Structures from Anomalous Diffraction of Native Biological Macromolecules

Finessing Crystal Analysis Protein crystallography has revolutionized our understanding of a whole variety of biological processes (see the Perspective by Evans). In crystallography, the measure of agreement between the data and the calculated model is not on the same scale as the measure of data quality, making it challenging to choose an optimal high resolution limit beyond which the data should be discarded. Now, Karplus and Diederichs (p. 1030) introduce a statistical model that assesses agreement of model and data accuracy on the same scale. Determining the structures of biological macromolecules by x-ray crystallography requires solving the phase problem. The two techniques that dominate phase evaluation (multi- and single-wavelength anomalous diffraction) rely on element-specific scattering from incorporated heavy atoms. Liu et al. (p. 1033) present procedures for routine structure determination of native proteins with no heavy atom incorporation. The technique, which relies on combining data from multiple crystals, was used to determine the structures of four native proteins, including a 1200-residue complex. Don’t get MAD or be SAD; try lower energy. Crystal structure analyses for biological macromolecules without known structural relatives entail solving the crystallographic phase problem.

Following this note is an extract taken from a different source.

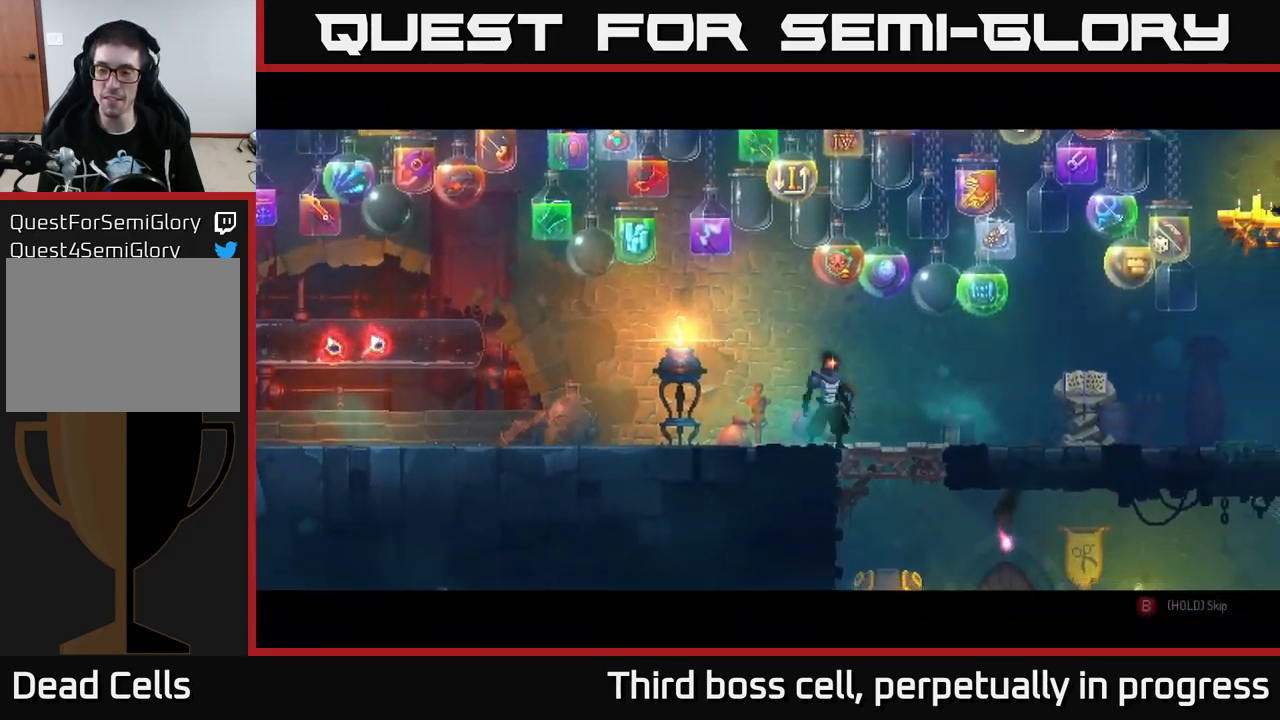
{"buttons": ["B"], "left_stick": "center", "right_stick": "center", "events": [[300, "B", "down"], [334, "left_stick", "center"]]}
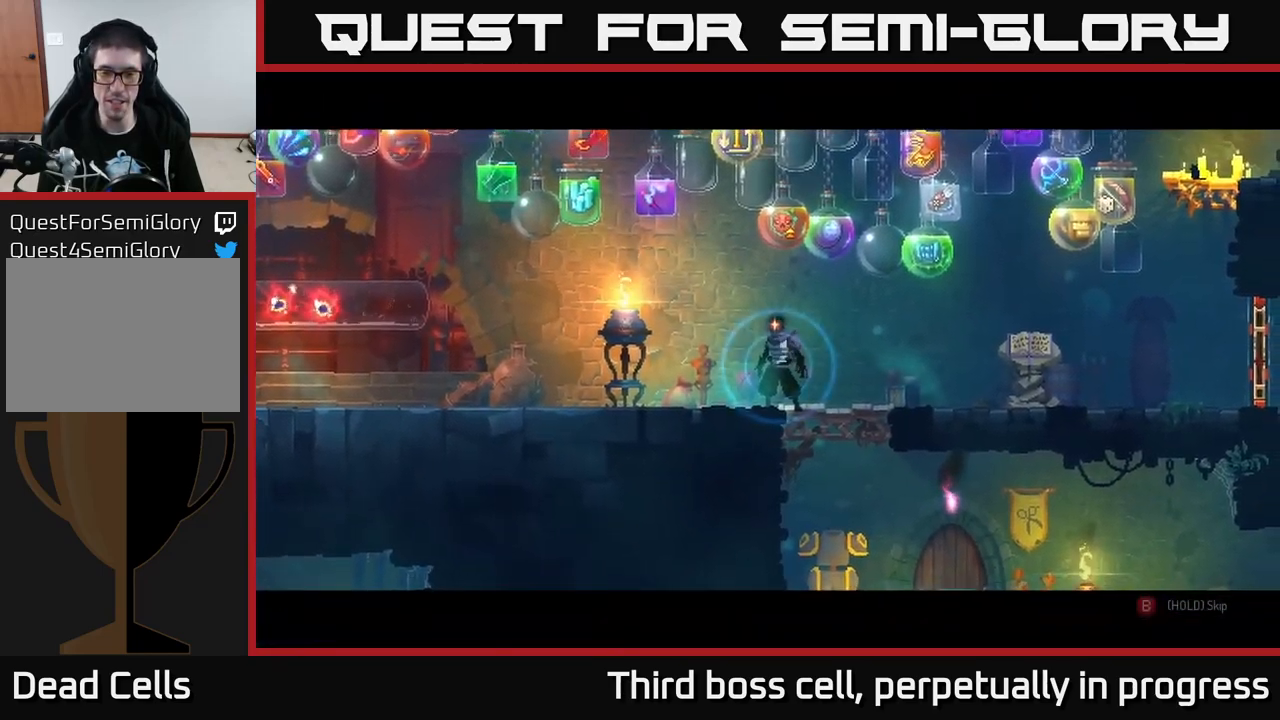
{"buttons": ["B"], "left_stick": "center", "right_stick": "center", "events": []}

Typical de novo phase evaluations depend on incorporating heavier atoms than those found natively; most commonly, multi- or single-wavelength anomalous diffraction (MAD or SAD) experiments exploit selenomethionyl proteins. Here, we realize routine structure determination using intrinsic anomalous scattering from native macromolecules. We devised robust procedures for enhancing the signal-to-noise ratio in the slight anomalous scattering from generic native structures by combining data measured from multiple crystals at lower-than-usual x-ray energy. Using this multicrystal SAD method (5 to 13 equivalent crystals), we determined structures at modest resolution (2.8 to 2.3 angstroms) for native proteins varying in size (127 to 1148 unique residues) and number of sulfur sites (3 to 28). With no requirement for heavy-atom incorporation, such experiments provide an attractive alternative to selenomethionyl SAD experiments.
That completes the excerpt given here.